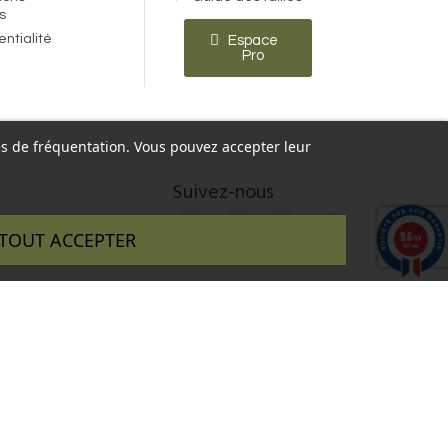
s
entialité
Espace
Pro
ques de fréquentation. Vous pouvez accepter leur
Suivez-nous
9.6
TOUT ACCEPTER
/10
346 avis
 réalisé par :
InSitWeb - Web agency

=======

### WORK INSTRUCTION
Format every line of text in the data above as a JSON list of strings, one string per line, skipping blank lines. Leave the pictures out of the answer.

### EXERCISE ANSWER
[
  "s",
  "entialité",
  "Espace",
  "Pro",
  "ques de fréquentation. Vous pouvez accepter leur",
  "Suivez-nous",
  "9.6",
  "TOUT ACCEPTER",
  "/10",
  "346 avis",
  " réalisé par :",
  "InSitWeb - Web agency"
]